Cela, Nietzsche le dit bien mieux que moi : « Ce même esprit non dionysiaque, hostile au mythe, nous le voyons d’autre part à l’œuvre dans la prépondérance croissante que la peinture des caractères et le raffinement psychologique prennent dans la tragédie à partir de Sophocle. On ne demande plus au personnage de s’élargir aux dimensions d’un type éternel mais au contraire de produire, par traits accessoires et nuances artificielles, par la minutieuse précision des contours, un effet d’individualisation tel que le spectateur finit par ne plus rien ressentir du mythe mais goûte simplement la puissance du naturel et les capacités imitatives de l’artiste. «  (in "La Naissance de la Tragédie")

Eh oui, rien n’a changé depuis vingt-cinq siècles.

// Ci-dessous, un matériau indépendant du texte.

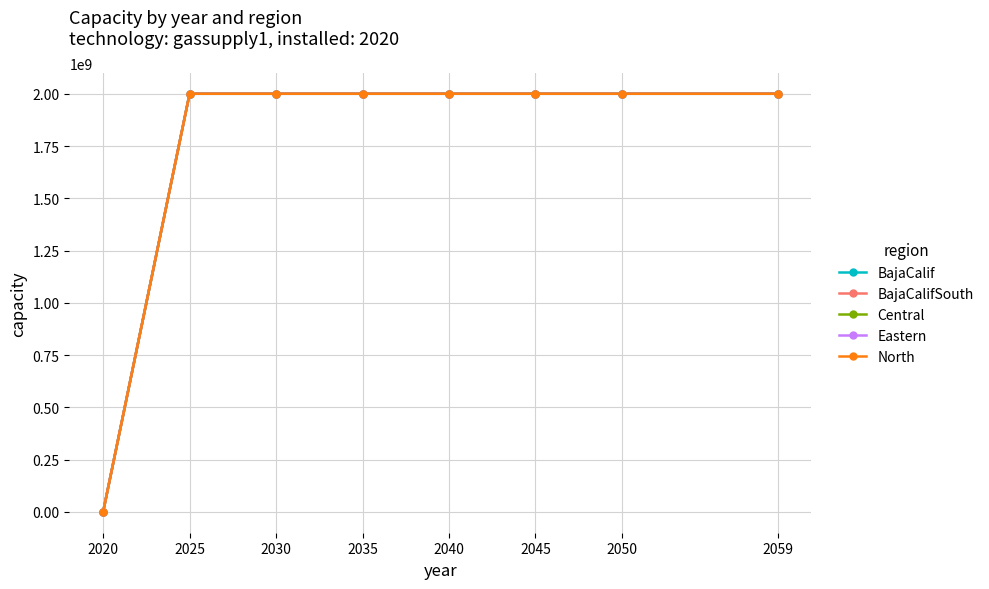

The value of Eastern at 2035 is 3571987462. True or false?

False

Le rejet du passé et de son emprise est naturel et souhaitable, mais ce n’est pas parce que l’on se sépare d’un ordre moral que l’ordre a-moral ou la négation des valeurs traditionnelles ne risque pas de se transformer en nouveau dogmatisme. Quoi de plus dogmatiques que les tenants du Gaullisme dans les années soixante, mais quoi de plus dogmatiques de nos jours que les partisans de l’extrême, de même que ceux qui croient, sont convaincus d’avoir raison, parce qu’ils savent du premier coup d’œil distinguer le Bien du Mal, surtout quand ils portent des lunettes, ceux qui confondent le fait et le jugement subjectif, je les plains, ceux qui jamais ne doutent, quelle que soit leur coloration politique, qu’ils aient mauvaise conscience ( de droite) ou bonne conscience (de gauche), tous ceux là manquent l’essentiel.

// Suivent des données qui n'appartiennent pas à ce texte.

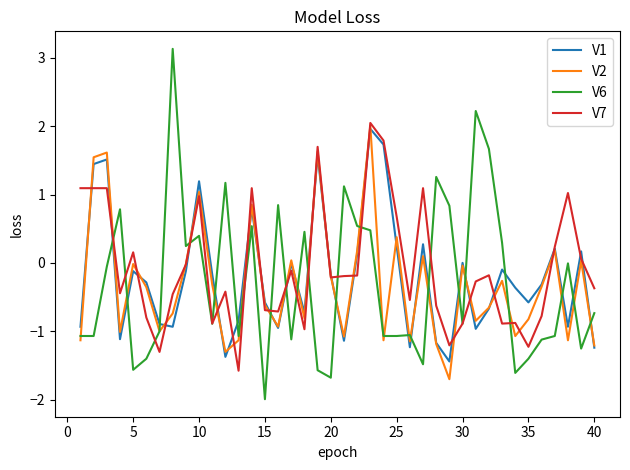

Which series has the widest spread of values?

V6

L’élan des sociétés ne se mesure pas à la générosité de leurs valeurs, mais comme des organismes naturels, à leur élan centripète ou centrifuge. En cela, la tragédie d’Euripide est centripète, elle tourne en rond, elle prive le corps sanguin social de son flux nécessaire, et en cela Aristophane et Nietzsche ont probablement raison. Un dernier point : il ne faut surtout pas confondre littérature centripète et pessimisme. Le pessimisme peut être plein d’énergie (Nietzsche, Darien, Céline), enivrant (Kafka), révoltant (Orwell, Huxley), il peut prendre toutes les formes, même celle de la résignation, pourvu que jamais il ne nous endorme d’un sommeil éternel.